▶ WHAT IS NEEDED
Print the part of the records that opens with the line containing "text SÉRGIO RICARDO" and closes with the line containing "text PORTARIA TRT6-SA", both lines included, exactly as they appear.

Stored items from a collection
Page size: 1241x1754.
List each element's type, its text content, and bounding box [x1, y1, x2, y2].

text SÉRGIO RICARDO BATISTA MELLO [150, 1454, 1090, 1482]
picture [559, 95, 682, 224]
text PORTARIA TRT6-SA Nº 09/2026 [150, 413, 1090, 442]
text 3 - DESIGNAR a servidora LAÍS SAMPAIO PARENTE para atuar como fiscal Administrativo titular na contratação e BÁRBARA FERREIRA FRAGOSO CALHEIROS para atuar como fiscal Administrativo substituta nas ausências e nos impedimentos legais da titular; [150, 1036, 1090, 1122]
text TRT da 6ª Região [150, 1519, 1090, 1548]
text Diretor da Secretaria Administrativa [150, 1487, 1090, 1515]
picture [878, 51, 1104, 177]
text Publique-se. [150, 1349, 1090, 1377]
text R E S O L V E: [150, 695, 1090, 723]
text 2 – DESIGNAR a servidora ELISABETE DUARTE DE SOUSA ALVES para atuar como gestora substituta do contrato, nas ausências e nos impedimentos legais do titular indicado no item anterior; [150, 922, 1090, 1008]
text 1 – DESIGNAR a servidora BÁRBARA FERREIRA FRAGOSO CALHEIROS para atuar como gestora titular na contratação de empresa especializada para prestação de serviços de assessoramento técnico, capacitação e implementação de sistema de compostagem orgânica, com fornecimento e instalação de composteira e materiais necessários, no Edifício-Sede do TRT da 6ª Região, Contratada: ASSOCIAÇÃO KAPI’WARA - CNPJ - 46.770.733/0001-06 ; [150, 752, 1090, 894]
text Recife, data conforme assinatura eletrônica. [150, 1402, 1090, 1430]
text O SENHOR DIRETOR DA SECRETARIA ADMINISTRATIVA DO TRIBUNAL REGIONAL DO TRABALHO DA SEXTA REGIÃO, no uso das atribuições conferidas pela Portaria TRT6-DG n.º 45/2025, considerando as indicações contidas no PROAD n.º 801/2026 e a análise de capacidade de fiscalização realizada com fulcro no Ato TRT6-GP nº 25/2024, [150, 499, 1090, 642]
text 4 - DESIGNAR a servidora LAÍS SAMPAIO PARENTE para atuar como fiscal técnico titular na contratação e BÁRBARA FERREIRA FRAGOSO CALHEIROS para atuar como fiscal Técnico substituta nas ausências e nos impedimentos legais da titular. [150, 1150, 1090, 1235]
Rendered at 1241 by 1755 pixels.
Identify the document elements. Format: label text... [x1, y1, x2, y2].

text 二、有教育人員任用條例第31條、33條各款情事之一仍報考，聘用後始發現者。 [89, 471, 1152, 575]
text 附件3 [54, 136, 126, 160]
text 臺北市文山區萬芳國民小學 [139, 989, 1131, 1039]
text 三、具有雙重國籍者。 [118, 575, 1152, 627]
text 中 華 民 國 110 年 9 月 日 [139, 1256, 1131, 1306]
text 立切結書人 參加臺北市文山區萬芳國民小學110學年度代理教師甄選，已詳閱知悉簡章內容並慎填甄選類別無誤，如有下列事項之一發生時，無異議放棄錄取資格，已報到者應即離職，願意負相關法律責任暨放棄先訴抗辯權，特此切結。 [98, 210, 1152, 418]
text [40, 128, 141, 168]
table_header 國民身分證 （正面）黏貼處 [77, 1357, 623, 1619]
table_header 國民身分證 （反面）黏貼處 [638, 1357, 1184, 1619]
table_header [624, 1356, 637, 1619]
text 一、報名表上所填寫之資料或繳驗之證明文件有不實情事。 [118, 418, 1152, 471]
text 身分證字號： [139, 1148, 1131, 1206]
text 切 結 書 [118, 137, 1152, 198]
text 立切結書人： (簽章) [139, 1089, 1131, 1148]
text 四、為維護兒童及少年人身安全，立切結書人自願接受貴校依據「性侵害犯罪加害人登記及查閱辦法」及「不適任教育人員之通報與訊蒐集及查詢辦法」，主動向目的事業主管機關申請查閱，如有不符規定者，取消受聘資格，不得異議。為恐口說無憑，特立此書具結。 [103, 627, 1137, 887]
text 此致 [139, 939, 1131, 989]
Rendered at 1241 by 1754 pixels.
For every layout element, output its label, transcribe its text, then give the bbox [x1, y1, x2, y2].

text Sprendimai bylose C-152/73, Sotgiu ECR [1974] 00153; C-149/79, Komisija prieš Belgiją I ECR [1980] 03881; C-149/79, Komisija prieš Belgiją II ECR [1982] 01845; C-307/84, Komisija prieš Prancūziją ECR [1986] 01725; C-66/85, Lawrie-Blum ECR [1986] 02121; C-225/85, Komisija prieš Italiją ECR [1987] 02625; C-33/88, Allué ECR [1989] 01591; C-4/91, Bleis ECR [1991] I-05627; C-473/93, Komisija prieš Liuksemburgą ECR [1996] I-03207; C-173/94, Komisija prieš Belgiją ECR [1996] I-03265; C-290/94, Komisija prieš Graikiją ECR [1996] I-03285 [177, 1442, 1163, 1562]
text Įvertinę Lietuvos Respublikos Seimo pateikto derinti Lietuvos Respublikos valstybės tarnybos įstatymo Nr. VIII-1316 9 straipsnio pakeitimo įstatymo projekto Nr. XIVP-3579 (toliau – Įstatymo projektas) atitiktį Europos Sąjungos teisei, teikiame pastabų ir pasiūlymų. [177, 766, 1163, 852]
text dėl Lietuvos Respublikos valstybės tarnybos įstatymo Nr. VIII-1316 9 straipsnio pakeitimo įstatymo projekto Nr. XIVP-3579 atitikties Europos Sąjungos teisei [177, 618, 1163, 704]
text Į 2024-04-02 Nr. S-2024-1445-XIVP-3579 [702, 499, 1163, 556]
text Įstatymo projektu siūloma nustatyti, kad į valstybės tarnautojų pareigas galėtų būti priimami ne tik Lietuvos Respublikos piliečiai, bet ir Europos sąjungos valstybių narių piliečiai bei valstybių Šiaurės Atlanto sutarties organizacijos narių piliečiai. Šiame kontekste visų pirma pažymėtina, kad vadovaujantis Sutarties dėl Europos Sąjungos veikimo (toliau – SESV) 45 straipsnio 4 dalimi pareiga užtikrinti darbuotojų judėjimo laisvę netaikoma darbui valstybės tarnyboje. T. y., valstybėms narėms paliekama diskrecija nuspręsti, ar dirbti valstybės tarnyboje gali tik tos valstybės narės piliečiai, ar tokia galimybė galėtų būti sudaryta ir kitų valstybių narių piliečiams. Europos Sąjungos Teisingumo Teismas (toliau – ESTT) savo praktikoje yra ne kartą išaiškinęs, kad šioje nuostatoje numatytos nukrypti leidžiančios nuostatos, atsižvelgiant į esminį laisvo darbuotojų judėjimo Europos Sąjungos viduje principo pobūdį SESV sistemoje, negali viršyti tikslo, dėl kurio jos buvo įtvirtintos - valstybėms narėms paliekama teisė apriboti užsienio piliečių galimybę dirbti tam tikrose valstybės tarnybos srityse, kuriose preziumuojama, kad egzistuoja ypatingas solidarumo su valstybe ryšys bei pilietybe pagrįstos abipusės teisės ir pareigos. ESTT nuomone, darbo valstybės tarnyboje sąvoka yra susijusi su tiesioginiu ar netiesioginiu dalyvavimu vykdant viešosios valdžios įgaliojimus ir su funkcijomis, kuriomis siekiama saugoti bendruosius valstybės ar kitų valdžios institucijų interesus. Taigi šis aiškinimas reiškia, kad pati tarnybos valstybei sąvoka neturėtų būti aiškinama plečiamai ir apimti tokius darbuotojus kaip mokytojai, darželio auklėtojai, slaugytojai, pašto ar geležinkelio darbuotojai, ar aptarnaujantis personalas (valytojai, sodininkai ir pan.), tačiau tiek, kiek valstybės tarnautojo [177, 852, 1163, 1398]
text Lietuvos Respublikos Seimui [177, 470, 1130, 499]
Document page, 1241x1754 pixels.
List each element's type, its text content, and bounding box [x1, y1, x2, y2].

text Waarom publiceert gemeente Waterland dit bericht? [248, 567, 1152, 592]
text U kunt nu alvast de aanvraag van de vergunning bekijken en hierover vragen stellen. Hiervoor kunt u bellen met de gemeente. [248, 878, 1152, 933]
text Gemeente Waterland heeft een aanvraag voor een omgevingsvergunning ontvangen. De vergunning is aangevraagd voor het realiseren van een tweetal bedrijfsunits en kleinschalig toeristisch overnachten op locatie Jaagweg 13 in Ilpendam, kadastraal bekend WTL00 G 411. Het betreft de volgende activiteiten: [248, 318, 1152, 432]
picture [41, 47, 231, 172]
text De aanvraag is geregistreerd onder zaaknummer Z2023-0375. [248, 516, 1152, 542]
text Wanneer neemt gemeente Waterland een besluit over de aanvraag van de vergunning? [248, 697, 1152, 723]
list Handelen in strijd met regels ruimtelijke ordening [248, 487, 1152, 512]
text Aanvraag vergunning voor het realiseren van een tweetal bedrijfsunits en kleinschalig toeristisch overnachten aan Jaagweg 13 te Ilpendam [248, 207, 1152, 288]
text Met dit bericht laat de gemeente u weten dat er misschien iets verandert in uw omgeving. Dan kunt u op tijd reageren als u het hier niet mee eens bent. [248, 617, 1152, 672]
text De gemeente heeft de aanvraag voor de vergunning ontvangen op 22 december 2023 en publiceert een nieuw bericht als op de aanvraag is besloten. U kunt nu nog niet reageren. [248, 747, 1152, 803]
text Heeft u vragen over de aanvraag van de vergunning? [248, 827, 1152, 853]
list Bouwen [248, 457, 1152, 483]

▶ WRITTEN ANSWER
text SÉRGIO RICARDO BATISTA MELLO [150, 1454, 1090, 1482]
picture [559, 95, 682, 224]
text PORTARIA TRT6-SA Nº 09/2026 [150, 413, 1090, 442]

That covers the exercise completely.